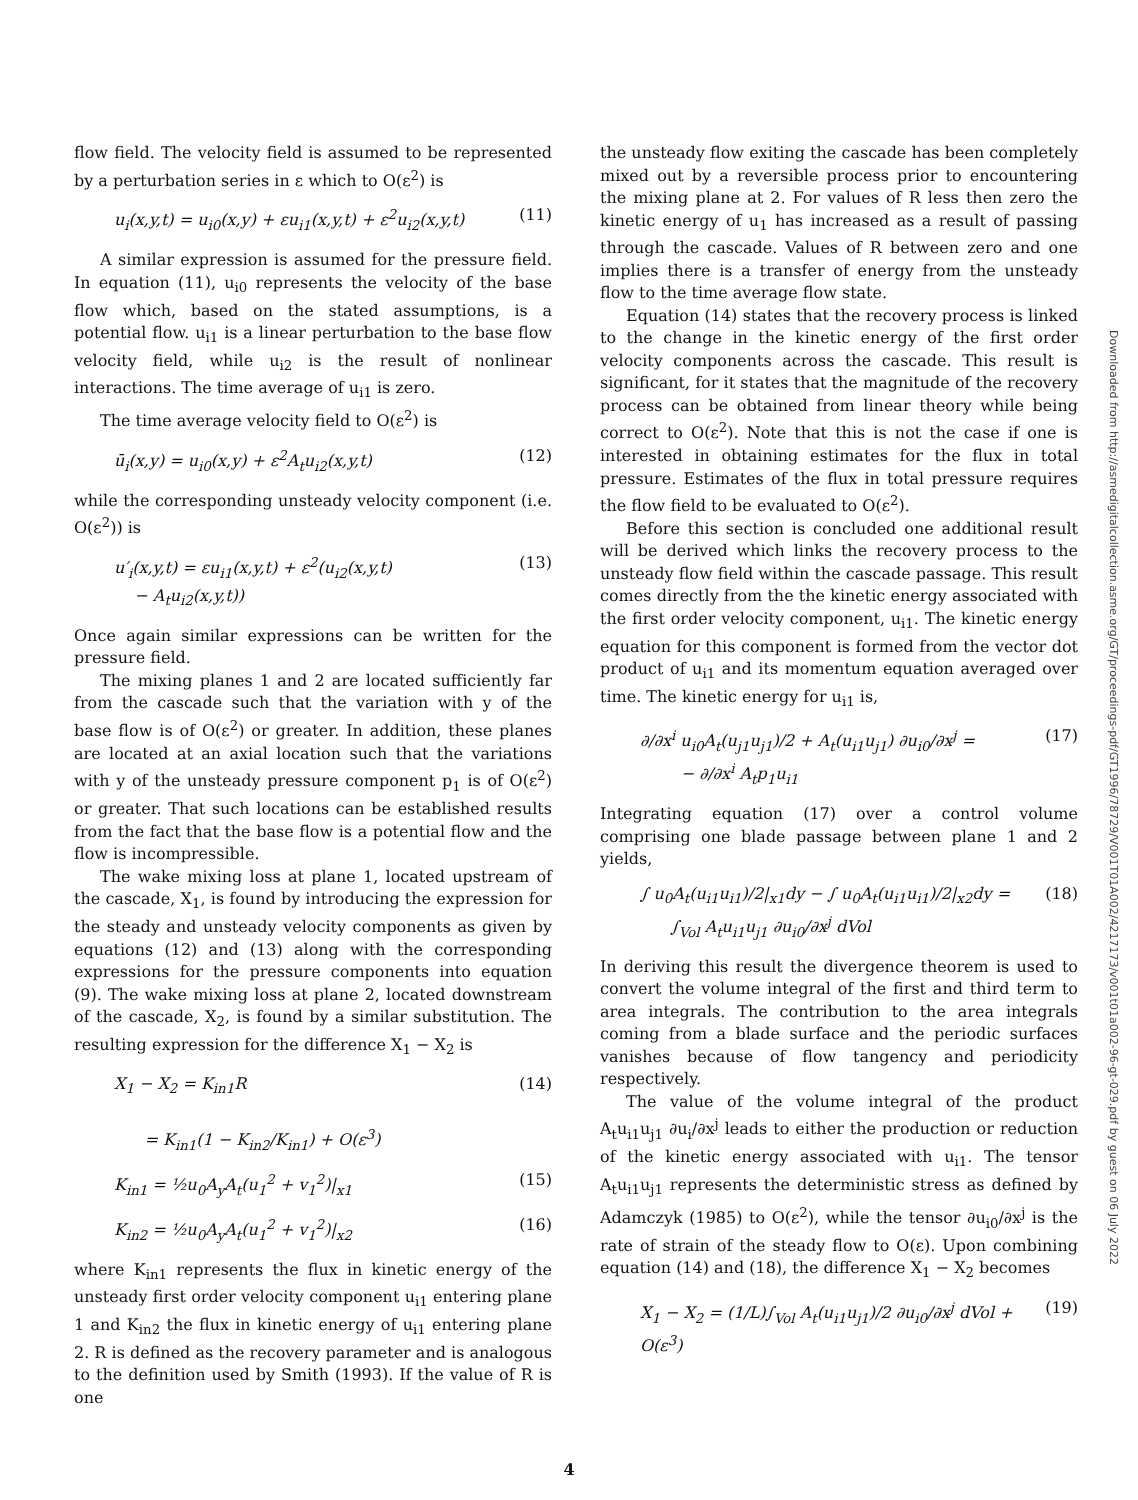Downloaded from http://asmedigitalcollection.asme.org/GT/proceedings-pdf/GT1996/78729/V001T01A002/4217173/v001t01a002-96-gt-029.pdf by guest on 06 July 2022
flow field. The velocity field is assumed to be represented by a perturbation series in ε which to O(ε<sup>2</sup>) is
u<sub>i</sub>(x,y,t) = u<sub>i0</sub>(x,y) + εu<sub>i1</sub>(x,y,t) + ε<sup>2</sup>u<sub>i2</sub>(x,y,t) (11)
A similar expression is assumed for the pressure field. In equation (11), u<sub>i0</sub> represents the velocity of the base flow which, based on the stated assumptions, is a potential flow. u<sub>i1</sub> is a linear perturbation to the base flow velocity field, while u<sub>i2</sub> is the result of nonlinear interactions. The time average of u<sub>i1</sub> is zero.
The time average velocity field to O(ε<sup>2</sup>) is
ū<sub>i</sub>(x,y) = u<sub>i0</sub>(x,y) + ε<sup>2</sup>A<sub>t</sub>u<sub>i2</sub>(x,y,t) (12)
while the corresponding unsteady velocity component (i.e. O(ε<sup>2</sup>)) is
u′<sub>i</sub>(x,y,t) = εu<sub>i1</sub>(x,y,t) + ε<sup>2</sup>(u<sub>i2</sub>(x,y,t)
− A<sub>t</sub>u<sub>i2</sub>(x,y,t)) (13)
Once again similar expressions can be written for the pressure field.
The mixing planes 1 and 2 are located sufficiently far from the cascade such that the variation with y of the base flow is of O(ε<sup>2</sup>) or greater. In addition, these planes are located at an axial location such that the variations with y of the unsteady pressure component p<sub>1</sub> is of O(ε<sup>2</sup>) or greater. That such locations can be established results from the fact that the base flow is a potential flow and the flow is incompressible.
The wake mixing loss at plane 1, located upstream of the cascade, X<sub>1</sub>, is found by introducing the expression for the steady and unsteady velocity components as given by equations (12) and (13) along with the corresponding expressions for the pressure components into equation (9). The wake mixing loss at plane 2, located downstream of the cascade, X<sub>2</sub>, is found by a similar substitution. The resulting expression for the difference X<sub>1</sub> − X<sub>2</sub> is
X<sub>1</sub> − X<sub>2</sub> = K<sub>in1</sub>R
= K<sub>in1</sub>(1 − K<sub>in2</sub>/K<sub>in1</sub>) + O(ε<sup>3</sup>) (14)
K<sub>in1</sub> = ½u<sub>0</sub>A<sub>y</sub>A<sub>t</sub>(u<sub>1</sub><sup>2</sup> + v<sub>1</sub><sup>2</sup>)|<sub>x1</sub> (15)
K<sub>in2</sub> = ½u<sub>0</sub>A<sub>y</sub>A<sub>t</sub>(u<sub>1</sub><sup>2</sup> + v<sub>1</sub><sup>2</sup>)|<sub>x2</sub> (16)
where K<sub>in1</sub> represents the flux in kinetic energy of the unsteady first order velocity component u<sub>i1</sub> entering plane 1 and K<sub>in2</sub> the flux in kinetic energy of u<sub>i1</sub> entering plane 2. R is defined as the recovery parameter and is analogous to the definition used by Smith (1993). If the value of R is one
the unsteady flow exiting the cascade has been completely mixed out by a reversible process prior to encountering the mixing plane at 2. For values of R less then zero the kinetic energy of u<sub>1</sub> has increased as a result of passing through the cascade. Values of R between zero and one implies there is a transfer of energy from the unsteady flow to the time average flow state.
Equation (14) states that the recovery process is linked to the change in the kinetic energy of the first order velocity components across the cascade. This result is significant, for it states that the magnitude of the recovery process can be obtained from linear theory while being correct to O(ε<sup>2</sup>). Note that this is not the case if one is interested in obtaining estimates for the flux in total pressure. Estimates of the flux in total pressure requires the flow field to be evaluated to O(ε<sup>2</sup>).
Before this section is concluded one additional result will be derived which links the recovery process to the unsteady flow field within the cascade passage. This result comes directly from the the kinetic energy associated with the first order velocity component, u<sub>i1</sub>. The kinetic energy equation for this component is formed from the vector dot product of u<sub>i1</sub> and its momentum equation averaged over time. The kinetic energy for u<sub>i1</sub> is,
∂/∂x<sup>i</sup> u<sub>i0</sub>A<sub>t</sub>(u<sub>j1</sub>u<sub>j1</sub>)/2 + A<sub>t</sub>(u<sub>i1</sub>u<sub>j1</sub>) ∂u<sub>i0</sub>/∂x<sup>j</sup> =
− ∂/∂x<sup>i</sup> A<sub>t</sub>p<sub>1</sub>u<sub>i1</sub> (17)
Integrating equation (17) over a control volume comprising one blade passage between plane 1 and 2 yields,
∫ u<sub>0</sub>A<sub>t</sub>(u<sub>i1</sub>u<sub>i1</sub>)/2|<sub>x1</sub>dy − ∫ u<sub>0</sub>A<sub>t</sub>(u<sub>i1</sub>u<sub>i1</sub>)/2|<sub>x2</sub>dy =
∫<sub>Vol</sub> A<sub>t</sub>u<sub>i1</sub>u<sub>j1</sub> ∂u<sub>i0</sub>/∂x<sup>j</sup> dVol (18)
In deriving this result the divergence theorem is used to convert the volume integral of the first and third term to area integrals. The contribution to the area integrals coming from a blade surface and the periodic surfaces vanishes because of flow tangency and periodicity respectively.
The value of the volume integral of the product A<sub>t</sub>u<sub>i1</sub>u<sub>j1</sub> ∂u<sub>i</sub>/∂x<sup>j</sup> leads to either the production or reduction of the kinetic energy associated with u<sub>i1</sub>. The tensor A<sub>t</sub>u<sub>i1</sub>u<sub>j1</sub> represents the deterministic stress as defined by Adamczyk (1985) to O(ε<sup>2</sup>), while the tensor ∂u<sub>i0</sub>/∂x<sup>j</sup> is the rate of strain of the steady flow to O(ε). Upon combining equation (14) and (18), the difference X<sub>1</sub> − X<sub>2</sub> becomes
X<sub>1</sub> − X<sub>2</sub> = (1/L)∫<sub>Vol</sub> A<sub>t</sub>(u<sub>i1</sub>u<sub>j1</sub>)/2 ∂u<sub>i0</sub>/∂x<sup>j</sup> dVol + O(ε<sup>3</sup>) (19)
4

==========

* _PROBLEM DETAILS_
Set down, unchanged, only those lines above that fall between the line with "u′<sub>i</sub>(x,y,t) = εu<sub>i1</sub>(x,y,t)" and the line with "The mixing planes", the two end lines included.

* _EXERCISE RESULT_
u′<sub>i</sub>(x,y,t) = εu<sub>i1</sub>(x,y,t) + ε<sup>2</sup>(u<sub>i2</sub>(x,y,t)
− A<sub>t</sub>u<sub>i2</sub>(x,y,t)) (13)
Once again similar expressions can be written for the pressure field.
The mixing planes 1 and 2 are located sufficiently far from the cascade such that the variation with y of the base flow is of O(ε<sup>2</sup>) or greater. In addition, these planes are located at an axial location such that the variations with y of the unsteady pressure component p<sub>1</sub> is of O(ε<sup>2</sup>) or greater. That such locations can be established results from the fact that the base flow is a potential flow and the flow is incompressible.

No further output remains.